ABOUT THIS TASK ▸ Word for word, restate every line from the one with "color sliders component, status: New" through the end of the records below, both included, and add nothing.

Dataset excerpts
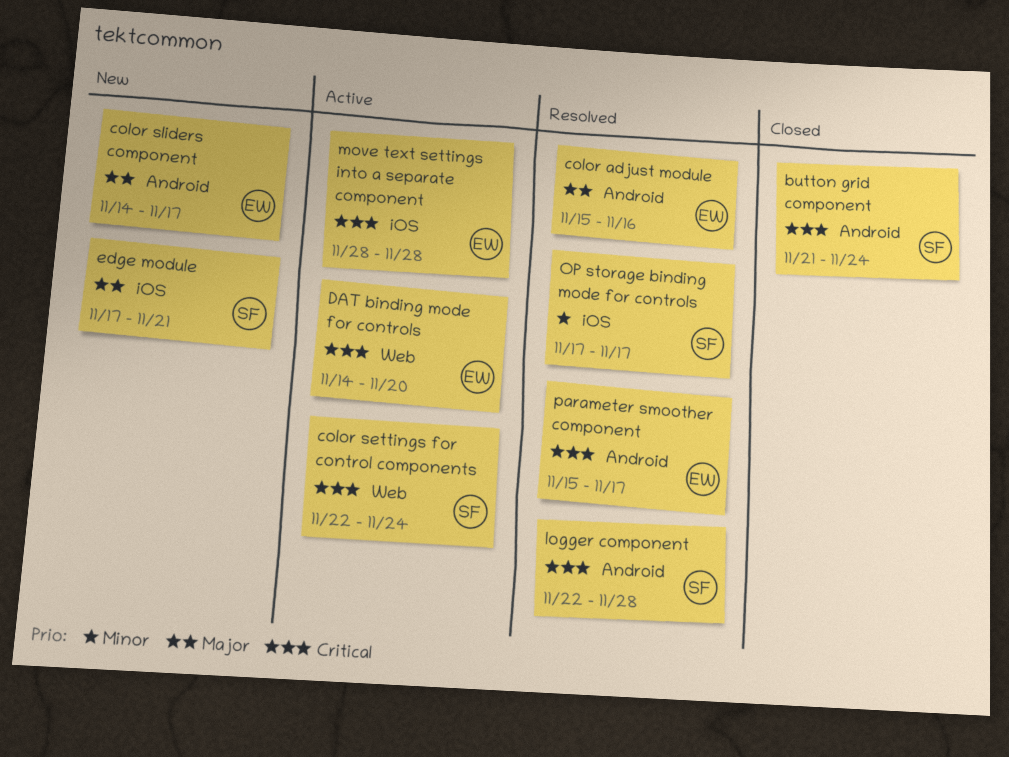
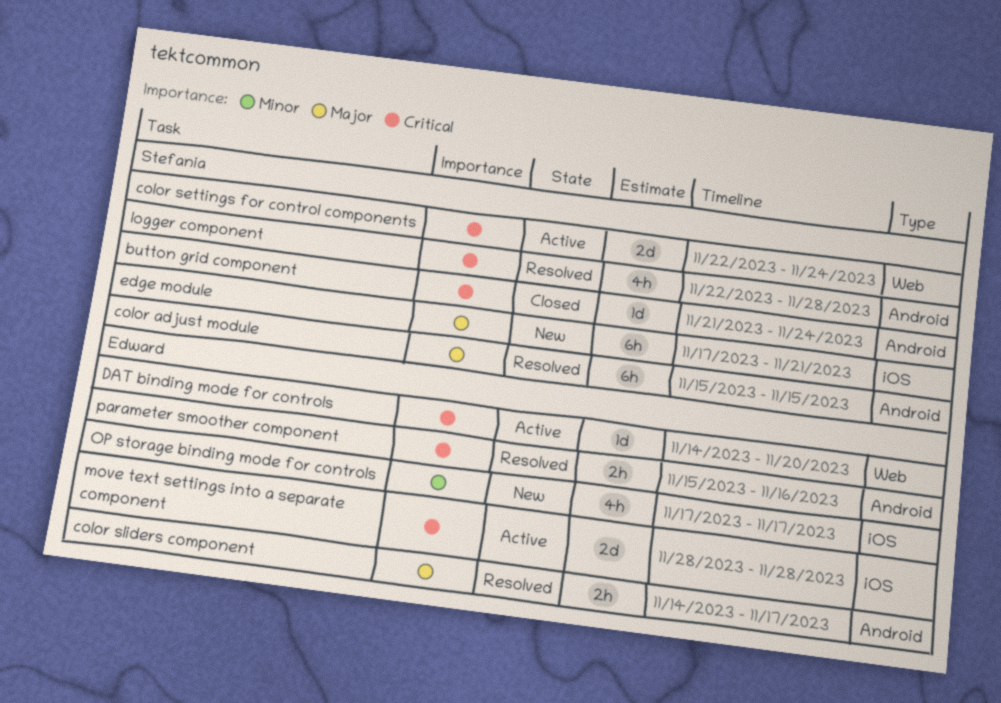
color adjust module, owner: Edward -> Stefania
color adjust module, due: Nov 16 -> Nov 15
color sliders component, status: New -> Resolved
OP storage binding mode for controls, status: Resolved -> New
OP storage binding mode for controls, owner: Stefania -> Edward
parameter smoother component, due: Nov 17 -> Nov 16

SOLUTION ▸
color sliders component, status: New -> Resolved
OP storage binding mode for controls, status: Resolved -> New
OP storage binding mode for controls, owner: Stefania -> Edward
parameter smoother component, due: Nov 17 -> Nov 16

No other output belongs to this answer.